Тургенев нередко открывал таланты, из которых потом ничего не выходило. Вероятно, в этом была некоторая доля правды, и если я упоминаю о способности Тургенева увлекаться в этом отношении, то лишь потому, что это была благородная слабость, вытекавшая из его доброты, а не из отсутствия у него художественного вкуса.


Павел Михайлович Ковалевский:

Зато было у него чутье там, где другие ничего не чуяли. Помню его замечательные слова при появлении Льва Толстого: «Вот, наконец, преемник Гоголя и, как и следовало ожидать, нисколько на него не похожий».


Дмитрий Васильевич Григорович:

Где бы он ни жил – в Париже или Петербурге, – нельзя было к нему зайти без того, чтобы не встретить множество молодежи обоего пола; раз в Петербурге, направляясь в номер гостиницы, где он жил, мне пришлось проходить по коридору мимо целого ряда таких посетителей и посетительниц, сидевших на подоконниках в ожидании очереди. Его терпимость и снисхождение в этих случаях могли основываться на мягкости характера, готового скорее стеснить себя, чем решиться на отказ, но, во всяком случае, не на желании популярничать, как распускали слух его недоброжелатели. <…>

В терпимости и снисхождении Тургенев доходил иногда до самоунижения, возбуждавшего справедливую досаду его искренних друзей.

Одно время он был увлечен Писемским. Писемский, при всем его уме и таланте, олицетворял тип провинциального жуира и не мог похвастать утонченностью воспитания; подчас он был нестерпимо груб и циничен, не стеснялся плевать – не по-американски, в сторону, а по русскому обычаю – куда ни попало; не стеснялся разваливаться на чужом диване с грязными сапогами, – словом, ни с какой стороны не должен был нравиться Тургеневу, человеку воспитанному и деликатному. Но его прельстила оригинальность Писемского. Когда Ив. Серг. увлекался, на него находило точно затмение, и он терял чувство меры.
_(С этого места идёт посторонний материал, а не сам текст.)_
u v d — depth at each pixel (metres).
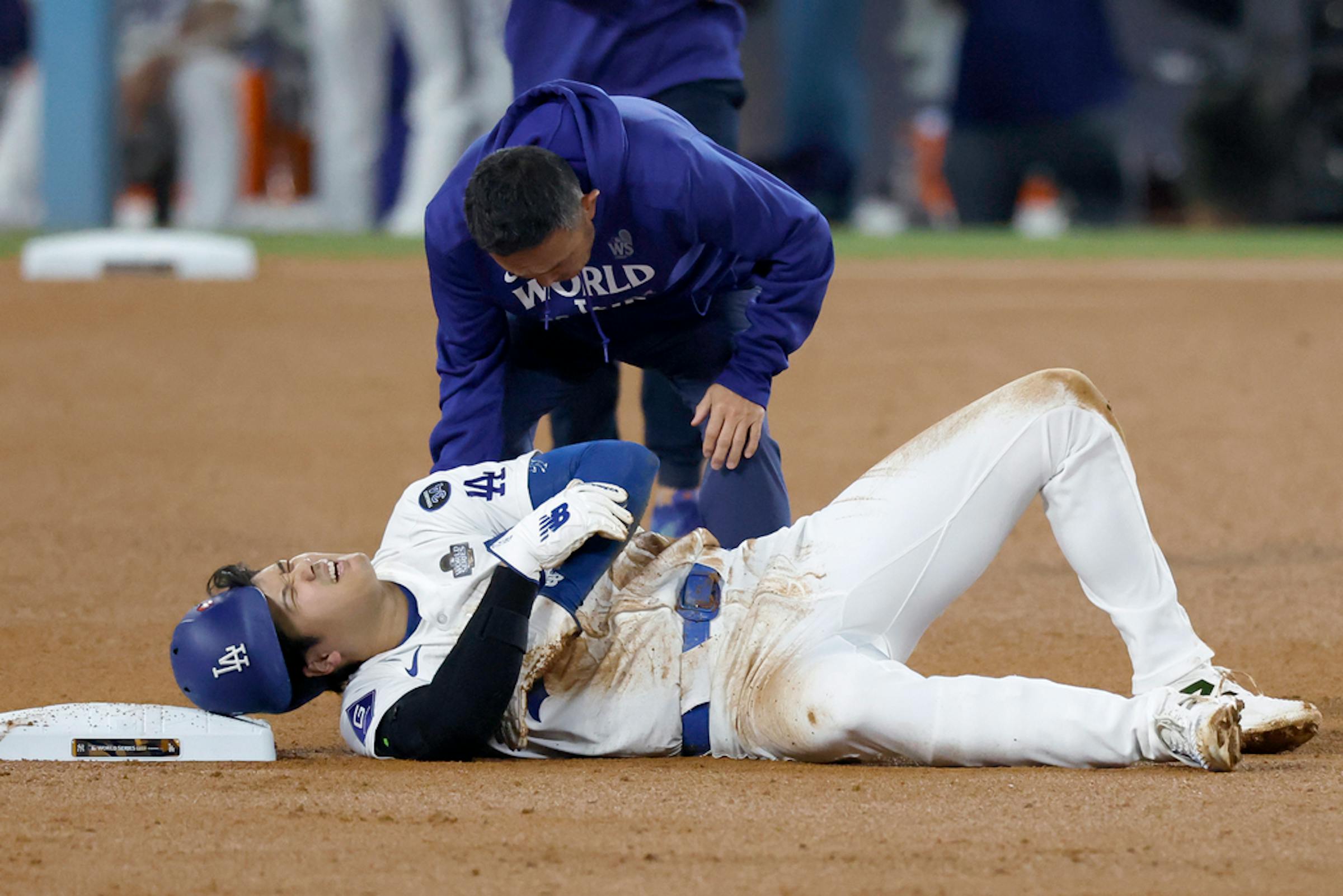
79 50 75.12
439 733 14.41
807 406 37.16
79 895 11.32
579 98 16.52
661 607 15.01
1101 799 13.20
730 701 14.74
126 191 81.62
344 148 76.12
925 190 89.62
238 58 82.12
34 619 21.22
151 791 13.83
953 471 14.80
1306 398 38.22
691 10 21.09
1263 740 14.74
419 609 14.94
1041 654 19.42
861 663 14.14
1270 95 88.12
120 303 54.78
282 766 14.80
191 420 36.44
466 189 15.83
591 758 14.98
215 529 26.48
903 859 11.88
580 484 14.89
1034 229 84.19
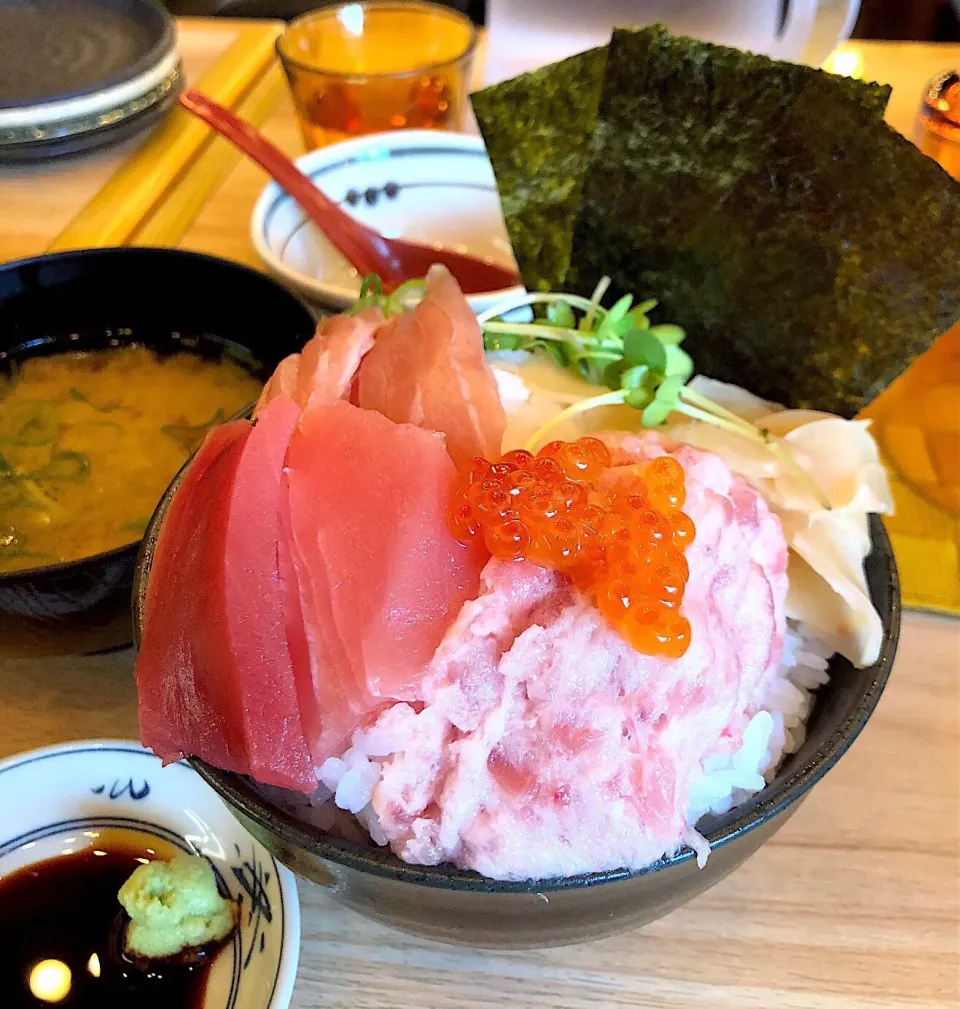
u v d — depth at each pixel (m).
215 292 0.25
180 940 0.16
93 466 0.24
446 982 0.17
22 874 0.18
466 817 0.13
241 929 0.17
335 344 0.17
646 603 0.13
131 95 0.36
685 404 0.19
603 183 0.21
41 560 0.21
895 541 0.23
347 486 0.15
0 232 0.33
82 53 0.39
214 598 0.14
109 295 0.26
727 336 0.21
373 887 0.13
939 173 0.17
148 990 0.16
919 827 0.19
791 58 0.24
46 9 0.42
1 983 0.16
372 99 0.35
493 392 0.17
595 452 0.15
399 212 0.33
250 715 0.13
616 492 0.14
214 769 0.14
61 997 0.16
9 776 0.18
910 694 0.21
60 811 0.18
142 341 0.27
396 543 0.14
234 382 0.26
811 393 0.21
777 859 0.18
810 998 0.16
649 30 0.18
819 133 0.18
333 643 0.14
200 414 0.25
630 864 0.13
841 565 0.17
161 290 0.26
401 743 0.13
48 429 0.24
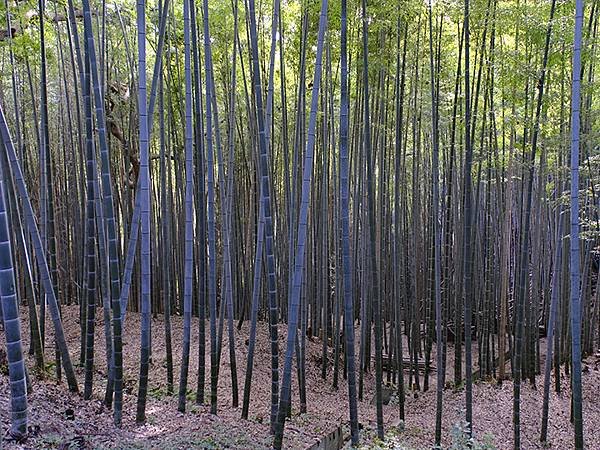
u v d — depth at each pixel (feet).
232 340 21.50
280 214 33.37
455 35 27.58
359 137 28.37
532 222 35.96
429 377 31.04
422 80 27.20
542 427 23.07
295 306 15.84
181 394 18.81
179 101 30.32
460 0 23.31
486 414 25.48
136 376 23.82
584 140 25.09
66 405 16.66
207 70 19.21
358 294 35.81
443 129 33.14
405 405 26.81
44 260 17.46
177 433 16.14
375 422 23.61
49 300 17.66
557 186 29.86
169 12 27.30
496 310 36.17
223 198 21.81
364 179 31.01
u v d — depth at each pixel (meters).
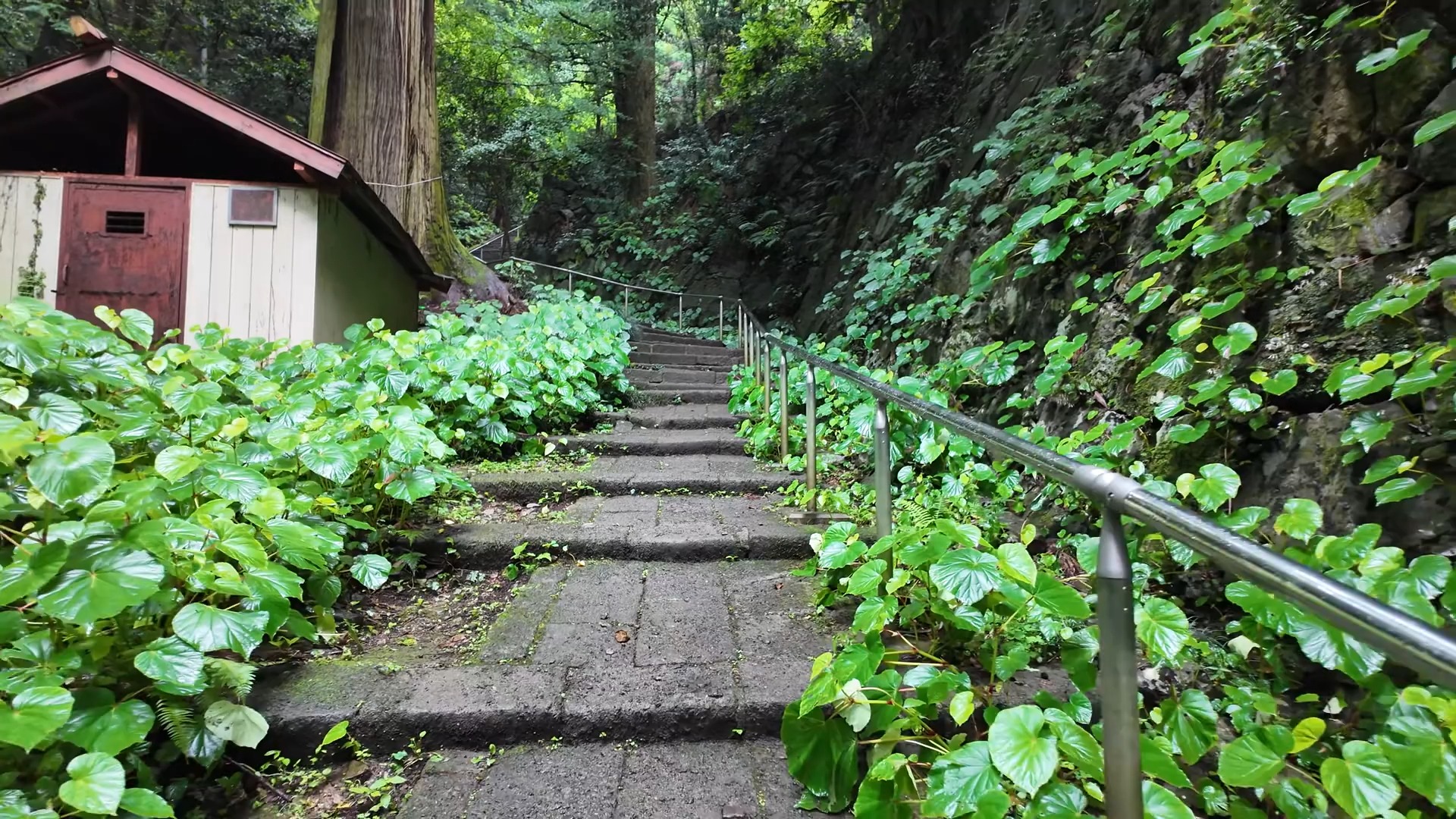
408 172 7.10
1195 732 1.35
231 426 2.17
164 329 4.24
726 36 13.98
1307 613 0.78
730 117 13.46
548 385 4.31
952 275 4.61
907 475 3.05
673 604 2.37
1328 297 2.16
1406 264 2.00
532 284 9.82
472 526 2.92
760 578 2.60
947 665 1.75
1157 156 2.92
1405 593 1.40
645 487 3.55
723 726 1.75
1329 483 1.98
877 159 8.54
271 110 11.22
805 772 1.54
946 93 7.31
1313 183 2.37
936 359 4.38
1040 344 3.50
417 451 2.55
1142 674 1.84
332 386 3.01
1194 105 3.11
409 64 7.06
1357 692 1.66
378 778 1.61
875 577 1.75
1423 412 1.82
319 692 1.78
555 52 12.85
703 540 2.78
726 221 11.62
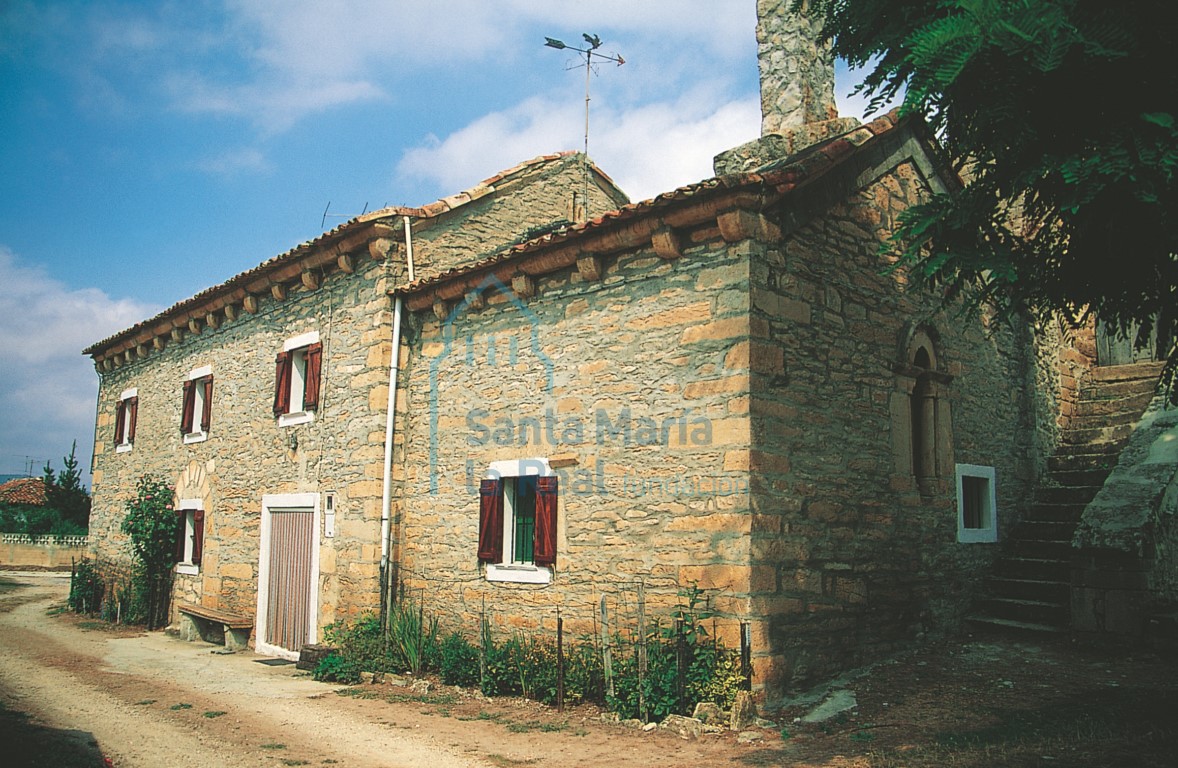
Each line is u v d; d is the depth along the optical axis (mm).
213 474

Раз был он с Писемским где-то на вечере. К концу ужина Писемский, имевший слабость к горячительным напиткам, впал в состояние, близкое к невменяемости. Тургенев взялся проводить его до дому. Когда они вышли на улицу, дождь лил ливмя. Дорогой Писемский, которого Тургенев поддерживал под руку, потерял калошу; Тургенев вытащил ее из грязи и не выпускал ее из рук, пока не довел Писемского до его квартиры и не сдал его прислуге вместе с калошей.